2. The system (100) as claimed in claim 1, wherein the information processing engine (105) further executes the relevant information extraction from the graph database (140).

3. The system (100) as claimed in claim 1, wherein the information processing engine (105) enables the natural language understanding engine (115) that interacts to the data repository engine (135) by performing natural language understanding.

4. The system (100) as claimed in claim 1, wherein the information processing engine (105) fixes schedules for periodic refreshing of the query in the background.

5. The system (100) as claimed in claim 1, wherein the information processing engine (105) provides quantifiers on quality of data source and gathers complimentary or contradictory information from other relevant sources and indicating the credibility of the reported information related to indirect emissions and technology solutions and alternative methods of estimating or measuring emissions.

6. The system (100) as claimed in claim 1, wherein the data repository engine (135) constructs a knowledge graph by the information processing engine (105).

7. The system (100) as claimed in claim 1, wherein the transformation engine (150) disintegrates the complex joins into graph traversals and aggregates the necessary information in parallel to facilitate multi-user access.

8. The system (100) as claimed in claim 1, wherein the modern artificial intelligence (Al) technique engine (120) performs the initial query analysis.

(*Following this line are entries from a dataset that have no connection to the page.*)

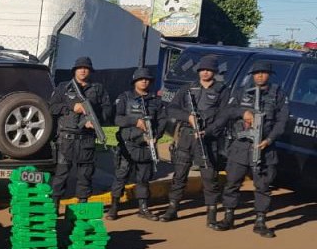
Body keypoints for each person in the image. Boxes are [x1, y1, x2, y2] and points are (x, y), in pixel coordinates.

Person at [213, 61, 289, 238]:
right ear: (252, 75)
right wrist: (242, 113)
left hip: (264, 147)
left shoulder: (277, 93)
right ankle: (228, 217)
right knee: (232, 182)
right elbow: (226, 112)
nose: (260, 76)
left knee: (262, 186)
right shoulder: (241, 92)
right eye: (257, 73)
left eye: (264, 73)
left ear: (269, 75)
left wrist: (269, 140)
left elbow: (282, 121)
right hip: (241, 146)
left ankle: (260, 222)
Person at [163, 55, 229, 227]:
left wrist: (207, 131)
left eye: (209, 70)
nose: (205, 72)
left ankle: (211, 214)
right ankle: (172, 208)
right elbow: (171, 109)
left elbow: (224, 116)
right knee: (180, 174)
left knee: (209, 177)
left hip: (207, 139)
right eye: (202, 69)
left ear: (214, 72)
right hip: (186, 136)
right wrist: (187, 117)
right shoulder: (188, 88)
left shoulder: (222, 90)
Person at [49, 56, 112, 207]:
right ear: (75, 70)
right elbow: (52, 107)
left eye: (86, 68)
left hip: (87, 139)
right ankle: (54, 206)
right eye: (80, 68)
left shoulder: (98, 89)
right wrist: (71, 107)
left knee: (85, 175)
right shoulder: (64, 87)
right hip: (66, 139)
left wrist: (96, 120)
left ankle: (81, 207)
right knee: (61, 175)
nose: (83, 70)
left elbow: (108, 110)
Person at [108, 68, 161, 220]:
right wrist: (135, 122)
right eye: (141, 79)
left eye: (147, 79)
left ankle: (143, 209)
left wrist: (157, 136)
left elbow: (162, 120)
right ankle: (114, 207)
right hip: (128, 144)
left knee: (143, 178)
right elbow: (117, 119)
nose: (144, 81)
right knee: (121, 176)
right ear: (135, 82)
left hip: (146, 145)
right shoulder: (125, 97)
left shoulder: (154, 100)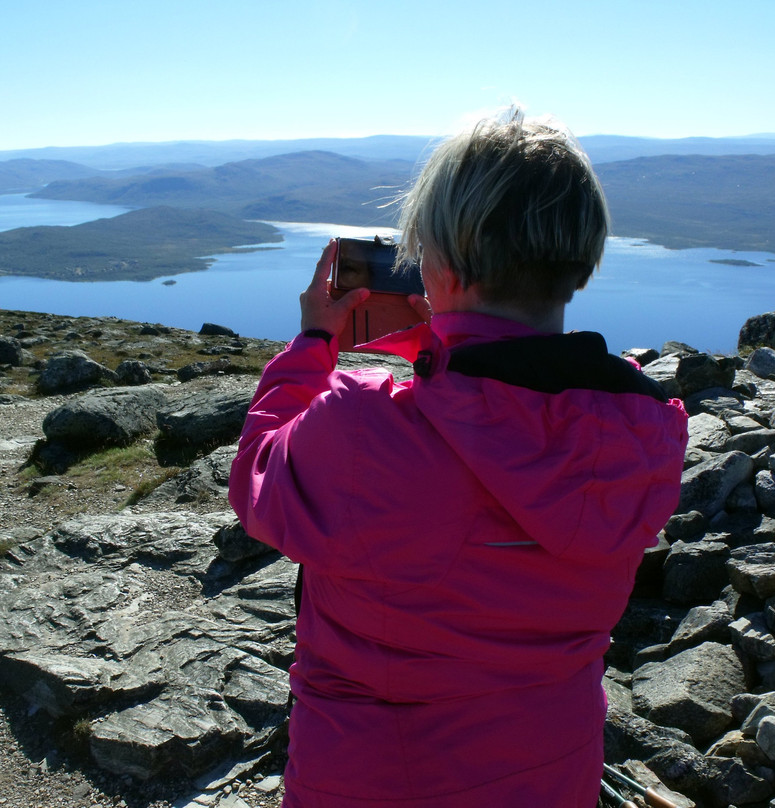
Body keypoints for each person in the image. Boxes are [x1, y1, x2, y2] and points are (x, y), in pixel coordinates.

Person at [228, 109, 689, 807]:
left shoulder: (363, 430)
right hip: (550, 772)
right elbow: (502, 414)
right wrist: (445, 339)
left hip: (374, 782)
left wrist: (313, 344)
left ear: (438, 264)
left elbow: (259, 475)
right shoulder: (640, 430)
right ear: (580, 257)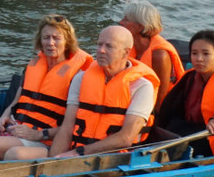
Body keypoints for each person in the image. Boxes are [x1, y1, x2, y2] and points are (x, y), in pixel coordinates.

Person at [0, 15, 92, 172]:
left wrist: (38, 134)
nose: (50, 43)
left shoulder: (79, 75)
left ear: (67, 42)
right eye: (46, 38)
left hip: (46, 140)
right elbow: (16, 102)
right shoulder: (34, 66)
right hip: (18, 130)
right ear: (40, 41)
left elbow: (77, 125)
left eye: (56, 38)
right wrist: (4, 116)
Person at [40, 26, 158, 160]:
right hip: (77, 151)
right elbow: (67, 127)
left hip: (114, 158)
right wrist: (53, 161)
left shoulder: (142, 86)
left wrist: (79, 153)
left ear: (126, 52)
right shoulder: (81, 78)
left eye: (109, 46)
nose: (101, 50)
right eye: (99, 44)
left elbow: (126, 138)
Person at [152, 30, 214, 157]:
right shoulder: (191, 77)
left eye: (206, 54)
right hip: (192, 130)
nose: (199, 59)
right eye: (194, 53)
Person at [118, 0, 185, 108]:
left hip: (158, 109)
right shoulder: (128, 46)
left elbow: (161, 96)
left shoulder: (160, 55)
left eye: (126, 20)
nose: (120, 22)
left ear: (140, 27)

9. A method (200) for extracting and mining the information through advanced information retrieval framework to perform query analysis, the method comprises: receiving input data from the data repository engine (135) by a user to transmit the data to an information processing engine (105); constructing a knowledge graph upon the data repository engine (135) to perform query analysis via the information processing engine (105); implementing query execution using graph traversals, wherein a graph database (140) stores multiple graph traversals and the joins; syncing the data by periodic synchronization through the information processing engine (105); recomputing the associations data to replicate the updated relations; executing the relevant information from the graph database (140) by the information processing engine (105); transforming via transformation engine (150), abstracting, and loading operations inferred by the initial query analysis; breaking down complex joins into graph traversals; aggregating the necessary information in parallel to facilitate multi-user access; and displaying the output data via the display engine (165) to the user.

10. The claim as claimed in claim 9, wherein the information processing engine (105) includes a module to log frequently posed questions or analyses thereby reducing the initial keying effort.